■ Work order ■
Look for "49: (516, 377, 4.34)" in the records below, then copy that line and every line after it, exactly and with nothing added.

Collected data entries

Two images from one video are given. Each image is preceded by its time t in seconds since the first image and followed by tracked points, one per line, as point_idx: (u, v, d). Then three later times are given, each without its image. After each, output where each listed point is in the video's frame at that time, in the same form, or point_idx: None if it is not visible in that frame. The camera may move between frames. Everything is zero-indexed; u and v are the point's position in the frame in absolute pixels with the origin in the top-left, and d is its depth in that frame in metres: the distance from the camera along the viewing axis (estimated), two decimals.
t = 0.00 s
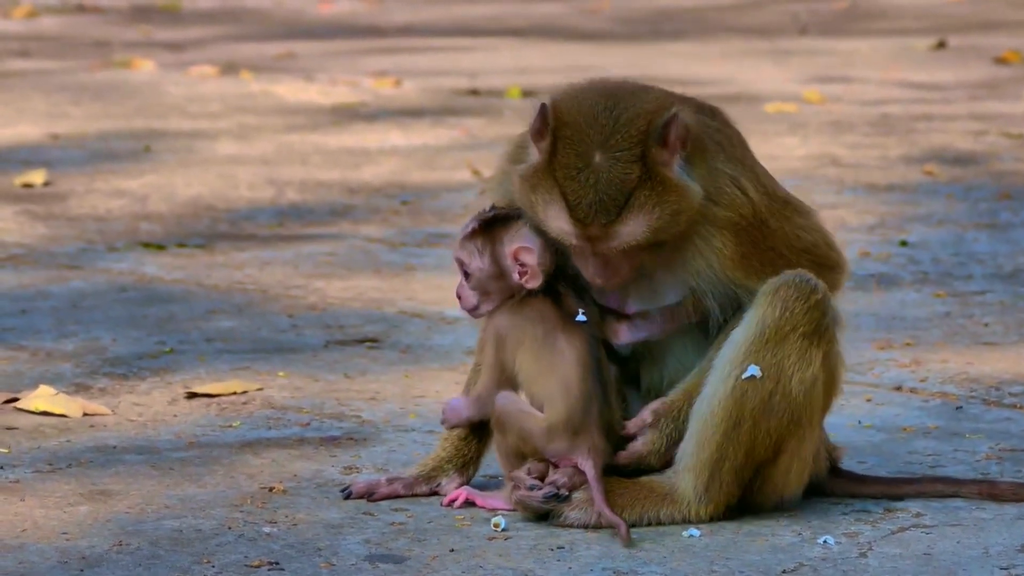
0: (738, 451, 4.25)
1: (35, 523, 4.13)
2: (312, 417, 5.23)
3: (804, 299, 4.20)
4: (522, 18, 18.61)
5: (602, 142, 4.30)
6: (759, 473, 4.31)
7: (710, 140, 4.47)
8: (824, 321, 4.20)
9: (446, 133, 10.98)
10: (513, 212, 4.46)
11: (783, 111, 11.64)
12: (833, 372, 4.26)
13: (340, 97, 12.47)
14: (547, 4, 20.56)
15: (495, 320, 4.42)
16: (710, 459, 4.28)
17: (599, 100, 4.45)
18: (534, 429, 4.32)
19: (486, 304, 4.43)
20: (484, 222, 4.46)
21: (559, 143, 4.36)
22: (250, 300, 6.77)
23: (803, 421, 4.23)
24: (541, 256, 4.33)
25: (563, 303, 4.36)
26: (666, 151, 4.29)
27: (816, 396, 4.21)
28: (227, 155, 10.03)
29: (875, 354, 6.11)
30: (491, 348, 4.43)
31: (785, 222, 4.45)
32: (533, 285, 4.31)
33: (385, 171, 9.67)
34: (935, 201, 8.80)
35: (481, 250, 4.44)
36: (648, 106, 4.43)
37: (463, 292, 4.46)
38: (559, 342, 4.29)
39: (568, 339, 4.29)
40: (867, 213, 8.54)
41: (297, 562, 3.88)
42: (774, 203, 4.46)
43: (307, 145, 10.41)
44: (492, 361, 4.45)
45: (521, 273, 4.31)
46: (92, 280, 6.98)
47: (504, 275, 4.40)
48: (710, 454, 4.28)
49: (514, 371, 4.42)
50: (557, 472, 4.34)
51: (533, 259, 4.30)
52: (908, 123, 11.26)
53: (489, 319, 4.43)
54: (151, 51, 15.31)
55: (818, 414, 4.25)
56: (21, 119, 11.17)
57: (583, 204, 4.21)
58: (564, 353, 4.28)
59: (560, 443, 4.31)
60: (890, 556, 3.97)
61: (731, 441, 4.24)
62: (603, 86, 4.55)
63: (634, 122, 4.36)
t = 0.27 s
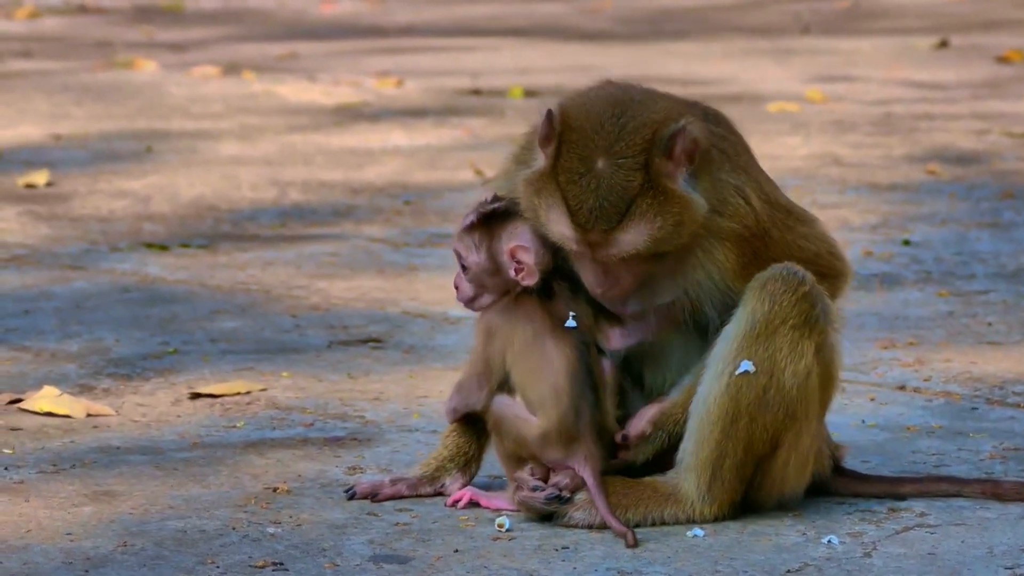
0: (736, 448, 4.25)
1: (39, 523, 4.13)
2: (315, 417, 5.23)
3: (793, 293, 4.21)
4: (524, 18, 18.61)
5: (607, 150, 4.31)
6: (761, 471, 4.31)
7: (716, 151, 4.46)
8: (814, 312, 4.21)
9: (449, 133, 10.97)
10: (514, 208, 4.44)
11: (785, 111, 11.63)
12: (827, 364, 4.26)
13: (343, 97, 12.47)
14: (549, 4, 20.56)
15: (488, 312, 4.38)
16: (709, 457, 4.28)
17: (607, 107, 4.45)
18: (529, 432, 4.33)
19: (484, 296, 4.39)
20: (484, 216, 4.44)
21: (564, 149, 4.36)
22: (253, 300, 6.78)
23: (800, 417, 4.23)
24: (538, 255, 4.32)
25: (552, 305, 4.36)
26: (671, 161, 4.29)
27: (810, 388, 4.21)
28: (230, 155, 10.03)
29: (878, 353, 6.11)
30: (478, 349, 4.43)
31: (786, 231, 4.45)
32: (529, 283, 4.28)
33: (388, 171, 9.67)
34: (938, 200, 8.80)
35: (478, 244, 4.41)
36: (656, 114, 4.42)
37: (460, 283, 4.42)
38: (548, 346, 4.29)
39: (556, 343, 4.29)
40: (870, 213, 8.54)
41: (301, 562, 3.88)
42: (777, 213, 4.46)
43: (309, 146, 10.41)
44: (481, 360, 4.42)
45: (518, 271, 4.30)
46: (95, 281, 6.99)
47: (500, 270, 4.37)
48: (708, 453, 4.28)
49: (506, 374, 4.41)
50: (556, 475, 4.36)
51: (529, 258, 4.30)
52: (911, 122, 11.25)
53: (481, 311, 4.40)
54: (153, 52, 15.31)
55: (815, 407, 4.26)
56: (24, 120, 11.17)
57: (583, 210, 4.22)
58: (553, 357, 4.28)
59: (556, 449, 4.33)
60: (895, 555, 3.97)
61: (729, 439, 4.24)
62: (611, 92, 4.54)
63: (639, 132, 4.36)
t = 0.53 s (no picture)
0: (735, 448, 4.26)
1: (41, 524, 4.13)
2: (316, 418, 5.23)
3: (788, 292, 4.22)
4: (525, 18, 18.61)
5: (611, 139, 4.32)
6: (761, 470, 4.31)
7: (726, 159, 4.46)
8: (810, 310, 4.21)
9: (450, 133, 10.98)
10: (520, 212, 4.42)
11: (785, 110, 11.63)
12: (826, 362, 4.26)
13: (343, 98, 12.47)
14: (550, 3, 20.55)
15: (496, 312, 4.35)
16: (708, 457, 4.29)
17: (616, 100, 4.46)
18: (533, 433, 4.32)
19: (491, 297, 4.36)
20: (493, 219, 4.40)
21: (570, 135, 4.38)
22: (254, 301, 6.78)
23: (799, 416, 4.24)
24: (551, 257, 4.27)
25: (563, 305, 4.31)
26: (673, 157, 4.31)
27: (808, 387, 4.22)
28: (230, 155, 10.03)
29: (879, 354, 6.11)
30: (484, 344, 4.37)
31: (787, 245, 4.44)
32: (542, 284, 4.24)
33: (389, 171, 9.67)
34: (938, 200, 8.80)
35: (490, 246, 4.37)
36: (667, 112, 4.44)
37: (467, 285, 4.40)
38: (556, 346, 4.27)
39: (565, 343, 4.27)
40: (871, 212, 8.54)
41: (302, 563, 3.88)
42: (780, 227, 4.45)
43: (310, 146, 10.41)
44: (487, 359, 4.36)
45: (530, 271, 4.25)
46: (96, 281, 6.99)
47: (513, 272, 4.33)
48: (707, 454, 4.29)
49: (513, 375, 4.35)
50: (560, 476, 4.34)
51: (543, 259, 4.24)
52: (912, 122, 11.25)
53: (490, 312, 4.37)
54: (153, 52, 15.32)
55: (814, 406, 4.26)
56: (25, 120, 11.18)
57: (581, 193, 4.23)
58: (560, 357, 4.26)
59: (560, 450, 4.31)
60: (896, 556, 3.97)
61: (728, 438, 4.25)
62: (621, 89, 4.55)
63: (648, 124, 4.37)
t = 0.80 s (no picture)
0: (737, 449, 4.26)
1: (43, 527, 4.13)
2: (319, 420, 5.23)
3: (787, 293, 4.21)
4: (527, 20, 18.61)
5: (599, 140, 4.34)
6: (761, 470, 4.31)
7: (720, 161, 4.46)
8: (810, 310, 4.21)
9: (452, 135, 10.98)
10: (529, 212, 4.40)
11: (787, 112, 11.63)
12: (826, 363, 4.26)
13: (346, 100, 12.47)
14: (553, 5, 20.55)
15: (503, 314, 4.33)
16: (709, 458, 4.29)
17: (609, 101, 4.47)
18: (535, 438, 4.32)
19: (497, 299, 4.34)
20: (501, 220, 4.37)
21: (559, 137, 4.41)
22: (257, 303, 6.78)
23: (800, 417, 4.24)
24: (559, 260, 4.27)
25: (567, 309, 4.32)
26: (660, 160, 4.32)
27: (808, 387, 4.22)
28: (233, 158, 10.03)
29: (881, 355, 6.11)
30: (490, 346, 4.37)
31: (784, 247, 4.43)
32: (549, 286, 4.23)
33: (391, 173, 9.67)
34: (940, 201, 8.79)
35: (499, 248, 4.34)
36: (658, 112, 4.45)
37: (473, 286, 4.38)
38: (560, 351, 4.26)
39: (569, 347, 4.25)
40: (873, 213, 8.54)
41: (305, 566, 3.88)
42: (778, 229, 4.44)
43: (312, 148, 10.41)
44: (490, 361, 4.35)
45: (538, 274, 4.24)
46: (98, 284, 6.99)
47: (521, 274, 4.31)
48: (708, 455, 4.29)
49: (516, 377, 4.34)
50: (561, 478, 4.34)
51: (551, 261, 4.24)
52: (914, 123, 11.25)
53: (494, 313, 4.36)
54: (156, 55, 15.32)
55: (815, 408, 4.26)
56: (27, 123, 11.18)
57: (565, 199, 4.26)
58: (564, 362, 4.25)
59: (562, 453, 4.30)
60: (898, 557, 3.97)
61: (729, 439, 4.25)
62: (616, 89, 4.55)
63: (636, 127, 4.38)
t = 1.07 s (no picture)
0: (741, 453, 4.26)
1: (43, 528, 4.13)
2: (320, 421, 5.24)
3: (798, 301, 4.22)
4: (529, 22, 18.60)
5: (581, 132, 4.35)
6: (764, 475, 4.31)
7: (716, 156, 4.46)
8: (819, 317, 4.21)
9: (455, 137, 10.98)
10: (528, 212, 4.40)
11: (790, 114, 11.63)
12: (834, 372, 4.26)
13: (348, 102, 12.48)
14: (556, 7, 20.54)
15: (507, 316, 4.35)
16: (714, 462, 4.29)
17: (597, 94, 4.49)
18: (535, 436, 4.31)
19: (500, 302, 4.36)
20: (501, 222, 4.37)
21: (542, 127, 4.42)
22: (259, 305, 6.78)
23: (805, 423, 4.24)
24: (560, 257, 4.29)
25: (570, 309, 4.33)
26: (638, 155, 4.32)
27: (814, 395, 4.22)
28: (235, 160, 10.03)
29: (883, 357, 6.11)
30: (491, 348, 4.38)
31: (788, 248, 4.44)
32: (552, 285, 4.25)
33: (393, 175, 9.67)
34: (942, 204, 8.79)
35: (501, 250, 4.35)
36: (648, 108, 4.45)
37: (476, 290, 4.39)
38: (563, 352, 4.26)
39: (572, 348, 4.26)
40: (875, 216, 8.54)
41: (305, 566, 3.88)
42: (778, 229, 4.44)
43: (314, 150, 10.42)
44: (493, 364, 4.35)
45: (540, 276, 4.26)
46: (100, 285, 6.99)
47: (524, 274, 4.33)
48: (713, 459, 4.29)
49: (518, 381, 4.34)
50: (563, 480, 4.34)
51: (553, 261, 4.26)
52: (916, 125, 11.25)
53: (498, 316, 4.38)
54: (158, 57, 15.33)
55: (820, 414, 4.26)
56: (30, 124, 11.19)
57: (544, 190, 4.28)
58: (566, 363, 4.26)
59: (564, 454, 4.30)
60: (899, 559, 3.97)
61: (733, 443, 4.25)
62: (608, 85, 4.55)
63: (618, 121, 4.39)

■ Exercise answer ■
49: (516, 377, 4.34)
50: (561, 478, 4.34)
51: (551, 261, 4.24)
52: (914, 123, 11.25)
53: (494, 313, 4.36)
54: (156, 55, 15.32)
55: (815, 408, 4.26)
56: (27, 123, 11.18)
57: (565, 199, 4.26)
58: (564, 362, 4.25)
59: (562, 453, 4.30)
60: (898, 557, 3.97)
61: (729, 439, 4.25)
62: (616, 89, 4.55)
63: (636, 127, 4.38)
t = 1.07 s (no picture)
0: (741, 453, 4.26)
1: (43, 528, 4.13)
2: (320, 421, 5.24)
3: (798, 301, 4.22)
4: (529, 22, 18.60)
5: (581, 132, 4.35)
6: (764, 475, 4.31)
7: (716, 156, 4.46)
8: (819, 317, 4.21)
9: (455, 137, 10.98)
10: (528, 212, 4.40)
11: (790, 114, 11.63)
12: (834, 372, 4.26)
13: (348, 102, 12.48)
14: (556, 7, 20.54)
15: (507, 316, 4.35)
16: (714, 462, 4.29)
17: (597, 94, 4.49)
18: (535, 436, 4.31)
19: (500, 302, 4.36)
20: (501, 222, 4.37)
21: (542, 127, 4.42)
22: (259, 305, 6.78)
23: (805, 423, 4.24)
24: (560, 257, 4.29)
25: (570, 309, 4.33)
26: (638, 155, 4.32)
27: (814, 395, 4.22)
28: (235, 160, 10.03)
29: (883, 357, 6.11)
30: (491, 348, 4.38)
31: (788, 248, 4.44)
32: (552, 285, 4.25)
33: (393, 175, 9.67)
34: (942, 204, 8.79)
35: (501, 250, 4.35)
36: (648, 108, 4.45)
37: (476, 290, 4.39)
38: (563, 352, 4.26)
39: (572, 348, 4.26)
40: (875, 216, 8.54)
41: (305, 566, 3.88)
42: (778, 229, 4.44)
43: (314, 150, 10.42)
44: (493, 364, 4.35)
45: (540, 276, 4.26)
46: (100, 285, 6.99)
47: (524, 274, 4.33)
48: (713, 459, 4.29)
49: (518, 381, 4.34)
50: (563, 480, 4.34)
51: (553, 261, 4.26)
52: (916, 125, 11.25)
53: (498, 316, 4.38)
54: (158, 57, 15.33)
55: (820, 414, 4.26)
56: (30, 124, 11.19)
57: (544, 190, 4.28)
58: (566, 363, 4.26)
59: (564, 454, 4.30)
60: (899, 559, 3.97)
61: (733, 443, 4.25)
62: (608, 85, 4.55)
63: (618, 121, 4.39)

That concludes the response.